In With the New: Hugh Gaffney, the MP in the Parcelforce shirt

14 June 2017

In the first of our series looking at Labour’s 2017 intake of MPs, we profile Hugh Gaffney.

For Hugh Gaffney’s first day in parliament, the former postie wore his old Parcelforce work shirt. He said he’s “always thought it was important to remember your roots – so on my way to Westminster, I wore my old work shirt as a reminder.” The new MP for Coatbridge, Chryston and Bellshill – a seat he took from the Scottish Nationalists on a swing of over 10,000 votes – has already won a following for the symbolic gesture.

So who is Hugh Gaffney? Following on from his work delivering parcels, the 53-year-old became an officer for the CWU postal union. He was also elected as a Labour councillor on North Lanarkshire Council earlier this year and is secretary of the trades union council there.

With the union he fought for a living wage for postal workers and against Post Office closures, telling the Motherwell Times “this is a public service owned by the public, for the public”.

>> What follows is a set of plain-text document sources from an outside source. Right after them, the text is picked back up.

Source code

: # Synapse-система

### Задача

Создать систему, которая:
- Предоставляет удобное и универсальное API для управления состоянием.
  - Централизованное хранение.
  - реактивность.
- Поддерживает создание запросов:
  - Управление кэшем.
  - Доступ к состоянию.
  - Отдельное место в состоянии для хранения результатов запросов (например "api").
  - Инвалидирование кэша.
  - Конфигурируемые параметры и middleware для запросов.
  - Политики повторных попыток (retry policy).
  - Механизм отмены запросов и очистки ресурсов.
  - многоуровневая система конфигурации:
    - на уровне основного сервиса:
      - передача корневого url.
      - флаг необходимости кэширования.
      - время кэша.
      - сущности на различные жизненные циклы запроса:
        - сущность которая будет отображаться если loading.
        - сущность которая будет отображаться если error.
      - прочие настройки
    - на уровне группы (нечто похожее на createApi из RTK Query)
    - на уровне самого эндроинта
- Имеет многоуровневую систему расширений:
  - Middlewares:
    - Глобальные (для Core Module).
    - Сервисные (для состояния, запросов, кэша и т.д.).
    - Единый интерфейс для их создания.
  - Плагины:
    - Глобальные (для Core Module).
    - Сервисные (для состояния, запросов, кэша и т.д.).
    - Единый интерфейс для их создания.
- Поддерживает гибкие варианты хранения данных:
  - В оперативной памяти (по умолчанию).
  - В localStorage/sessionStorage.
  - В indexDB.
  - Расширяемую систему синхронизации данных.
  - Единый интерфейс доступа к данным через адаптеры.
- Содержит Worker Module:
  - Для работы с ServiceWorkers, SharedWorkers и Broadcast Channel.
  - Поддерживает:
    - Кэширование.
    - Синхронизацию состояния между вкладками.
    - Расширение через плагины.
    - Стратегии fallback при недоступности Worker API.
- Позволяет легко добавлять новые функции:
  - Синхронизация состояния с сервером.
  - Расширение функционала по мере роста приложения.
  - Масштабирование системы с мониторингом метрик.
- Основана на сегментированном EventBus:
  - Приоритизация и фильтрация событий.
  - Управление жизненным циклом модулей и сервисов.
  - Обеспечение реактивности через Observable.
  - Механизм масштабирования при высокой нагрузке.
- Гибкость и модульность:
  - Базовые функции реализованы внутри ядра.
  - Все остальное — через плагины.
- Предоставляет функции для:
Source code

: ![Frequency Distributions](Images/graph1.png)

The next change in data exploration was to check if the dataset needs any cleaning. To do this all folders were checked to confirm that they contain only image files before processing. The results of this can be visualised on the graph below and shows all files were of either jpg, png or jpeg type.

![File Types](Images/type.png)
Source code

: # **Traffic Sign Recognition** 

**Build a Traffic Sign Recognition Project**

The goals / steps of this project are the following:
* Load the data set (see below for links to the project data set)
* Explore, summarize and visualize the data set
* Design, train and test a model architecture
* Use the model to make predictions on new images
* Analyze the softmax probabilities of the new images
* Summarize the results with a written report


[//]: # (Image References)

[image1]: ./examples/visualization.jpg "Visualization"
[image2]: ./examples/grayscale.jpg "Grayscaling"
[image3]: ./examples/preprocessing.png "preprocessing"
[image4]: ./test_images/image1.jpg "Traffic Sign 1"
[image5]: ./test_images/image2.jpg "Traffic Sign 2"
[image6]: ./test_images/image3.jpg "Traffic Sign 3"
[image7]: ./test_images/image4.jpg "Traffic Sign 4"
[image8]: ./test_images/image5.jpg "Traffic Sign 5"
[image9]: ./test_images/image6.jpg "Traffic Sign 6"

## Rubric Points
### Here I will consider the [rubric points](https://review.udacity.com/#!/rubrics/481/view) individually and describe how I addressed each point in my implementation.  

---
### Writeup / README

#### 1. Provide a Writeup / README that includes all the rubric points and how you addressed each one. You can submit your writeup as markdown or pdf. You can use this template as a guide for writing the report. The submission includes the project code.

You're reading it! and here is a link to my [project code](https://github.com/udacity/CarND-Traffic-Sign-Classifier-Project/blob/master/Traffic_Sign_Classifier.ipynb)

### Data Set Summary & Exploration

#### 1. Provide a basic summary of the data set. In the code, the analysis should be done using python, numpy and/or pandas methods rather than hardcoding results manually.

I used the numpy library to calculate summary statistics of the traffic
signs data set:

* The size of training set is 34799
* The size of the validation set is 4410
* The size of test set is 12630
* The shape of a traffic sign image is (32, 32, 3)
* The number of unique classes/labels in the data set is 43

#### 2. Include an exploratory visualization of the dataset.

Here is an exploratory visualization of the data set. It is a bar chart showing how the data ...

Campaigning to save local Post Offices – from Hugh’s Twitter.

As part of the trades council he has also campaigned to stop local council cuts and defend benefit claimants.

“This attack on welfare benefits is an attack on our most vulnerable members of society who need and depend on benefits,” he said at the time. “It is the mark of a civilised society to support people whenever they are in need, whether they are ill, disabled or unemployed. Welfare is there to provide a decent existence for all.”

With the SNP in such a dominant position in the constituency and many having written off Scottish Labour’s chances, it seems unlikely that he expected to be walking through the doors of parliament, representing the constituency he grew up in. He told the Morning Star his victory was down to standing for “socialism not nationalism”.

Gaffney is a devoted fan of Keir Hardie and has been a member of the Keir Hardie Society. It was Hardie who once said “A working man in Parliament should go to the House of Commons in his work day clothes”. Hardie too turned up in working-class gear for his own first day in parliament.

Someone who saw Hugh Gaffney in the shirt “asked what I was supposed to be delivering,” Hugh said. “I told them: justice for workers.”